By an interesting coincidence, mainstream television featured two centurions. The nomination of Sachin Tendulkar to the Rajya Sabha elicited mixed reactions laced with doubts whether the scorer of a 100 centuries was elderly enough for the House of Elders. Then, there was Zohra Sehgal on CNN-IBN and Headlines Today, sprightly enough on her 100th birthday to look at the funnier side of life.
Another legend, Jagjit
Singh, was featured on Colors TV wherein who’s who of the
subcontinent’s music and film worlds paid tributes to the late
But, not all was celebratory. The Dirty Picture failed to sizzle on Sony TV. Instead, 3 Idiots was telecast. The touted reason was: the movie shouldn’t be beamed into our sacrosanct drawing rooms at prime time. This, after 59 cuts were undertaken to obtain the UA Certificate; and Vidya Balan was conferred with the National Award for Best Actress for her performance in The Dirty Picture, thus acknowledging the artistic quality of her histrionics.

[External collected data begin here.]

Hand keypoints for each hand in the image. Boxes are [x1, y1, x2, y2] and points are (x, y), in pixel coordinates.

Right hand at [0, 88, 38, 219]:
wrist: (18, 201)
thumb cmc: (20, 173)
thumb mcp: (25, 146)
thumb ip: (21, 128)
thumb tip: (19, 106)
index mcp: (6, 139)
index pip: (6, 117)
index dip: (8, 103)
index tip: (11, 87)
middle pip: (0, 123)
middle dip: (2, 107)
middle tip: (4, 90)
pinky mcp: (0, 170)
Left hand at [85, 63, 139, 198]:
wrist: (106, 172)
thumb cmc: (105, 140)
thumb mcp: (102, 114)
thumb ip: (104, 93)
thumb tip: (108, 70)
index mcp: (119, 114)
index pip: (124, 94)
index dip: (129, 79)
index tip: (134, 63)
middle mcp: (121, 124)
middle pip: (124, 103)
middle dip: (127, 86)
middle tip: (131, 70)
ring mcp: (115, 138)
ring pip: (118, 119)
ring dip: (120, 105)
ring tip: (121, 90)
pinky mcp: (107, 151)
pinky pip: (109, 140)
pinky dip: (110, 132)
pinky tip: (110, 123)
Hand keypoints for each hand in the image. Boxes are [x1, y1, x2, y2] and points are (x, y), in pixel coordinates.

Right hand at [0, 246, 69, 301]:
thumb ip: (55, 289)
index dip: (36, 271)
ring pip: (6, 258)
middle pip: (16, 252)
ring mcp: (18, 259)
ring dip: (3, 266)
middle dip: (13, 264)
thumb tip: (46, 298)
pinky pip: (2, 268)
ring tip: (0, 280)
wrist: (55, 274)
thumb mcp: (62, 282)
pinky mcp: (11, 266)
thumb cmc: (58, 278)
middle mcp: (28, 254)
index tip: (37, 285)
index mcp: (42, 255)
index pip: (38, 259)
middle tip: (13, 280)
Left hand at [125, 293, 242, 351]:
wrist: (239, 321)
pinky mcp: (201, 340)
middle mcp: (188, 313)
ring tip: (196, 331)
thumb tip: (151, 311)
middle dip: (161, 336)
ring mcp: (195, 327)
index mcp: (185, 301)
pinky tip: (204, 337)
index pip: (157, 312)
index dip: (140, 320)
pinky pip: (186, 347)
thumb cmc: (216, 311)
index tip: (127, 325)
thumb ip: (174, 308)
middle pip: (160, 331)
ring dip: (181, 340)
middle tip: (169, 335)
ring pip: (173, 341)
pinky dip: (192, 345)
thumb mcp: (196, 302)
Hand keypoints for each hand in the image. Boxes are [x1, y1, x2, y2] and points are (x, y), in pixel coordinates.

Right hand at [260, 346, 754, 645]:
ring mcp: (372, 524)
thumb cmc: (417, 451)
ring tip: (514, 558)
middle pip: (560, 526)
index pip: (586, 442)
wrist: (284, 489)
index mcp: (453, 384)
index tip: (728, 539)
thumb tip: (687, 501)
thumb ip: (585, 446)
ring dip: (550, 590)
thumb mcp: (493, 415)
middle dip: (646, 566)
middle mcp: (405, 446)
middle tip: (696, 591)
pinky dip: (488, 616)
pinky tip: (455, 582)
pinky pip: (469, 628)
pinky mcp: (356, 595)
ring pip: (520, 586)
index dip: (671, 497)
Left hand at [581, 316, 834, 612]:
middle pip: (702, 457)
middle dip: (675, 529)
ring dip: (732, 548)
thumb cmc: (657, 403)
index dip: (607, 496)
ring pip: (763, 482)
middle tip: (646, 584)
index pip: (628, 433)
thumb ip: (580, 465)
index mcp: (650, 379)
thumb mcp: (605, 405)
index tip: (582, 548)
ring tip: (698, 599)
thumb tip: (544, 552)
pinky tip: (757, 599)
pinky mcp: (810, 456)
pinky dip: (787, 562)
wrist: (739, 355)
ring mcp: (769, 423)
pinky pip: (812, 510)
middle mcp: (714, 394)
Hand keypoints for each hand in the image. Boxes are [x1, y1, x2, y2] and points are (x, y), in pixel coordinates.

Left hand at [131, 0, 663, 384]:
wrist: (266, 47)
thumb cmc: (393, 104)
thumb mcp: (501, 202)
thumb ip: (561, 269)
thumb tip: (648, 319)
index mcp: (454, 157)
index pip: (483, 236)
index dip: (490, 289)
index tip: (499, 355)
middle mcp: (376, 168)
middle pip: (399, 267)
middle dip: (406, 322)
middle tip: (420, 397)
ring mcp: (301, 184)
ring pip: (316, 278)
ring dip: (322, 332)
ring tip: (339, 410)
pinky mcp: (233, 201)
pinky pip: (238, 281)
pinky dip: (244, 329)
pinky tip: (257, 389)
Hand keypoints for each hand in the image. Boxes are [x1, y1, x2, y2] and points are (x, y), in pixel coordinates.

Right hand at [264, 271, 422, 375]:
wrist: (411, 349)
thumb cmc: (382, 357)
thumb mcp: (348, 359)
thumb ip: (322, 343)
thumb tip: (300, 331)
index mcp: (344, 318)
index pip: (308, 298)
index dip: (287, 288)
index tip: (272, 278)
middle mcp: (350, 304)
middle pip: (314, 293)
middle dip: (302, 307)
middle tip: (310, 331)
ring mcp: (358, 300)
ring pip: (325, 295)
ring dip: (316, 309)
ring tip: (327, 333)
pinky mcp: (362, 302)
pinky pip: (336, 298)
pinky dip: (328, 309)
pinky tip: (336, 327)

However, sex is not such a dirty word for our media pundits although they had turned up their supercilious noses at the Bhanwari Devi scandal. But when it came to the Singhvi sex CD tittle-tattle, they promptly organised talk shows, not to discuss ways and means for restoring probity among our political classes but to berate the "menace" that internet, especially social media, posed to individuals’ reputations.

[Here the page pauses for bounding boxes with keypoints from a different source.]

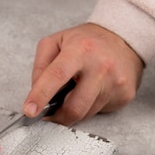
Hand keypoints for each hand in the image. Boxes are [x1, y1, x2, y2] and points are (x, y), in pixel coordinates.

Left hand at [23, 23, 143, 124]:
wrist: (125, 38)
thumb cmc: (88, 41)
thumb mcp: (57, 41)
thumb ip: (41, 66)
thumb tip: (36, 92)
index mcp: (80, 49)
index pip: (56, 76)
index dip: (40, 95)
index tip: (29, 111)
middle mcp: (100, 66)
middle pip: (74, 107)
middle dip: (58, 116)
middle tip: (50, 113)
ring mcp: (115, 82)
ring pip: (85, 113)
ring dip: (74, 109)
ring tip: (76, 92)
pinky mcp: (125, 95)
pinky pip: (99, 111)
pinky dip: (90, 106)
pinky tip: (94, 91)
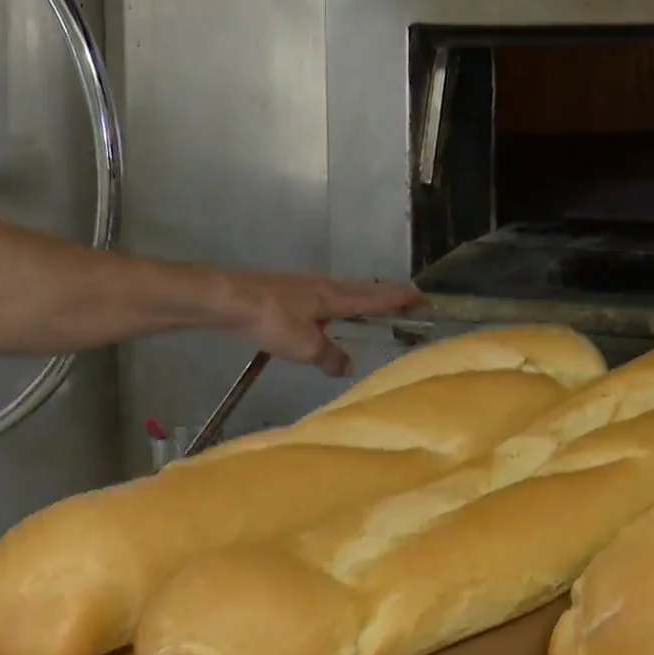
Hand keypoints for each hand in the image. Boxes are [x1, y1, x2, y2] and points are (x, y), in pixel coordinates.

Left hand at [226, 272, 421, 376]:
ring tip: (372, 317)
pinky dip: (336, 311)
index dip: (401, 298)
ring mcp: (305, 289)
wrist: (230, 300)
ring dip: (360, 305)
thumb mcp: (306, 347)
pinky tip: (328, 323)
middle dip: (385, 299)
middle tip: (406, 306)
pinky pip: (322, 303)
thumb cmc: (274, 320)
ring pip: (342, 296)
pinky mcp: (287, 295)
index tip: (424, 299)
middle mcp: (326, 287)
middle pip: (363, 292)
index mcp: (337, 296)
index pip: (377, 297)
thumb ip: (330, 357)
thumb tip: (346, 366)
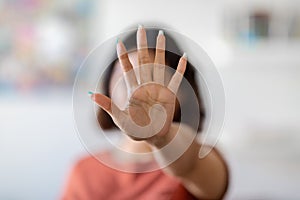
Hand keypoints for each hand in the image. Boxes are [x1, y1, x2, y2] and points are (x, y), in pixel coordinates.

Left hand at [90, 26, 186, 140]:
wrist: (153, 137)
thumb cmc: (136, 129)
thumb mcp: (119, 118)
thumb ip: (107, 104)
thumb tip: (90, 94)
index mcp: (134, 90)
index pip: (128, 69)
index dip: (124, 56)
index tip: (119, 42)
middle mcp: (146, 85)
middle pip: (144, 60)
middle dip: (142, 44)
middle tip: (141, 28)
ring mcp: (158, 88)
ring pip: (159, 64)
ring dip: (160, 50)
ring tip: (161, 34)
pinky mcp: (169, 95)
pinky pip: (175, 79)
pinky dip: (179, 69)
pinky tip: (183, 58)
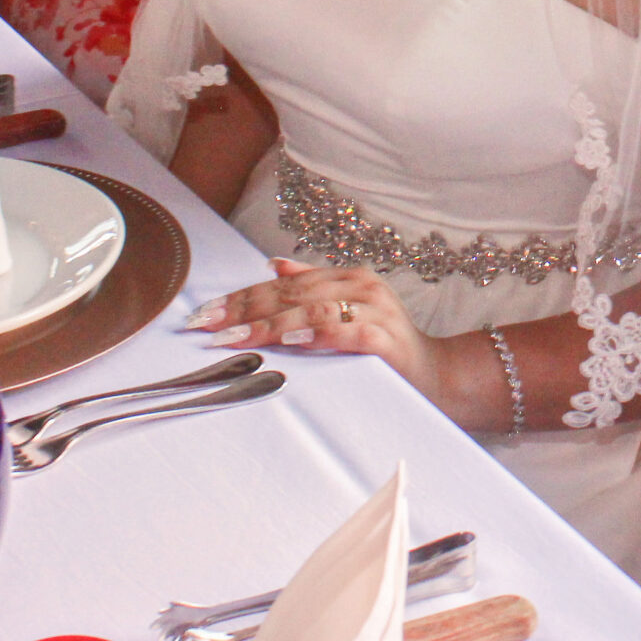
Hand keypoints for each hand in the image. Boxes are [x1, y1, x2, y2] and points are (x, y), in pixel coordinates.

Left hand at [187, 259, 461, 406]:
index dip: (241, 297)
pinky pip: (346, 331)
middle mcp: (360, 286)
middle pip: (291, 294)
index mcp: (345, 278)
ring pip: (312, 310)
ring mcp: (375, 309)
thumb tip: (273, 265)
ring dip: (269, 324)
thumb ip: (312, 287)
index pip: (282, 284)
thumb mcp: (347, 311)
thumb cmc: (385, 348)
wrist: (437, 375)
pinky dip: (316, 334)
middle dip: (244, 310)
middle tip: (206, 325)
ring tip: (235, 337)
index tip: (204, 313)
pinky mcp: (385, 338)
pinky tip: (291, 339)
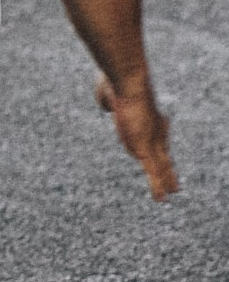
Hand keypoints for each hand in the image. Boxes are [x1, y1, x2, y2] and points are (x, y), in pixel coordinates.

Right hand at [96, 72, 177, 199]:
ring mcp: (153, 141)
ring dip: (167, 181)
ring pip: (162, 166)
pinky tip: (162, 199)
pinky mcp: (146, 149)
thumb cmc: (115, 82)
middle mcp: (155, 130)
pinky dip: (158, 187)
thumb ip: (108, 102)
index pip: (156, 136)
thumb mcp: (107, 93)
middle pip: (163, 153)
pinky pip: (153, 173)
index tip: (163, 156)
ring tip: (173, 193)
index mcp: (147, 118)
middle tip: (175, 182)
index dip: (160, 147)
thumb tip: (107, 107)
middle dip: (168, 168)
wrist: (127, 81)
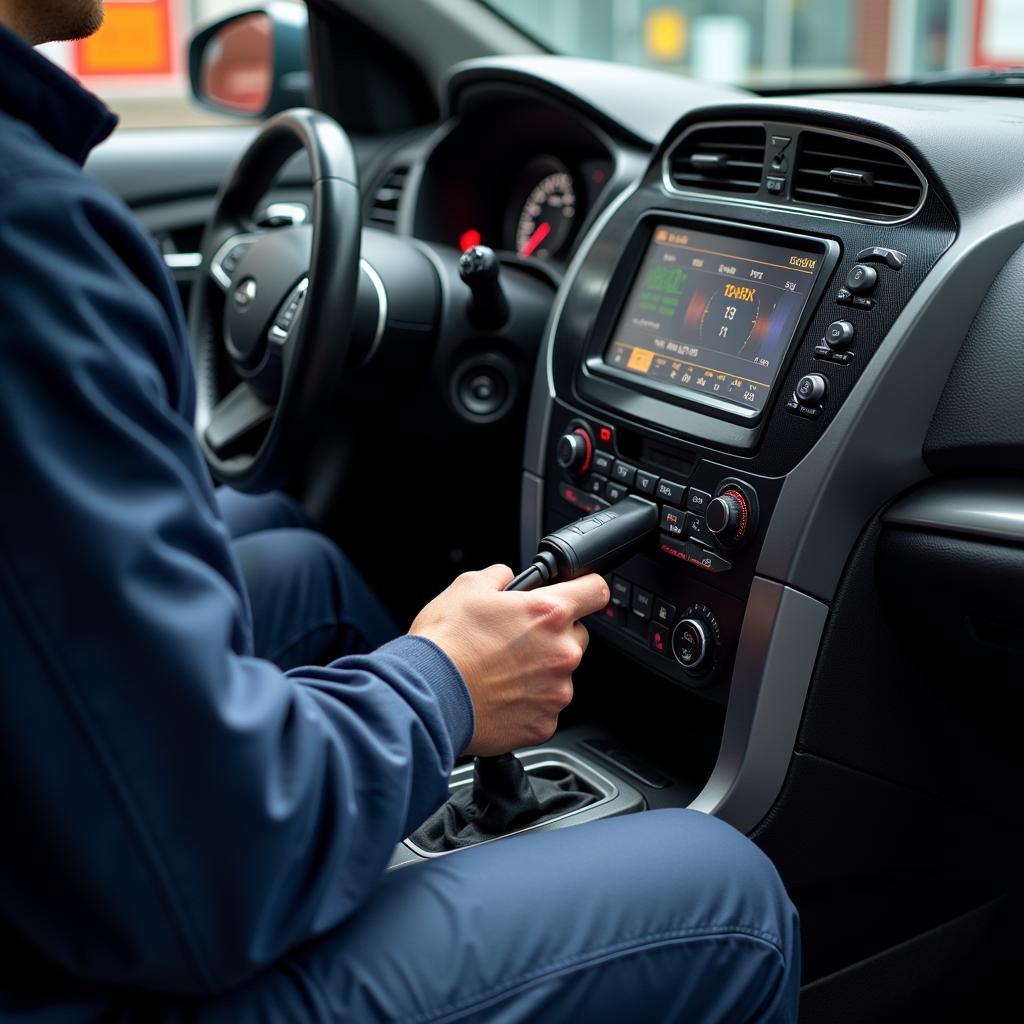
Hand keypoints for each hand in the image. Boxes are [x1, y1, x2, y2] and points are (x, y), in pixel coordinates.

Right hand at [409, 566, 609, 755]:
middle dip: (553, 634)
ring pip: (560, 674)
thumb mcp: (468, 587)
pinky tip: (499, 695)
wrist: (427, 695)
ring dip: (540, 670)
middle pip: (578, 635)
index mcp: (549, 613)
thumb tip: (508, 579)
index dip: (584, 588)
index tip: (577, 593)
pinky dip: (528, 702)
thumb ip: (500, 576)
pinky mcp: (544, 724)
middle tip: (516, 639)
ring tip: (500, 671)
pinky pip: (545, 707)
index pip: (596, 590)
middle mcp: (562, 653)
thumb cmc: (445, 643)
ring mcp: (556, 692)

Even the issue of judicial appointments becoming amenable to political influence was ignored. Justice Katju went from channel to channel (CNN-IBN, Times Now, Headlines Today, NDTV etc) reiterating his pet theme of regulating the social media. When pointed out that there is no technology available for the purpose, Justice Katju remarked that all this could be done "in the future".
But how? In reply, he held forth on the virtues of scientific research. Obviously, we cannot ban or regulate social media in India. Besides, various TV talk shows have been exaggerating the social media’s power for creating mischief like communal riots in the country.
The cyber world has been doing more good than harm. When the mainstream media become complicit in odious activities in high places, the internet invariably comes in handy for revealing the truth as has happened in the Bofors case. A website, www.thehoot.org, has come up with revelations that are going to impact the public perception of the way crime in high places is investigated in our country. Moreover, it has redeemed Amitabh Bachchan’s reputation who was, now we learn, unfairly targeted both by the mainstream media and various investigating agencies.
Also, let us not forget the Wikileaks’s salutary impact on international diplomacy. Regulating the internet is technologically and administratively unfeasible and banning it goes against our democratic-liberal grain.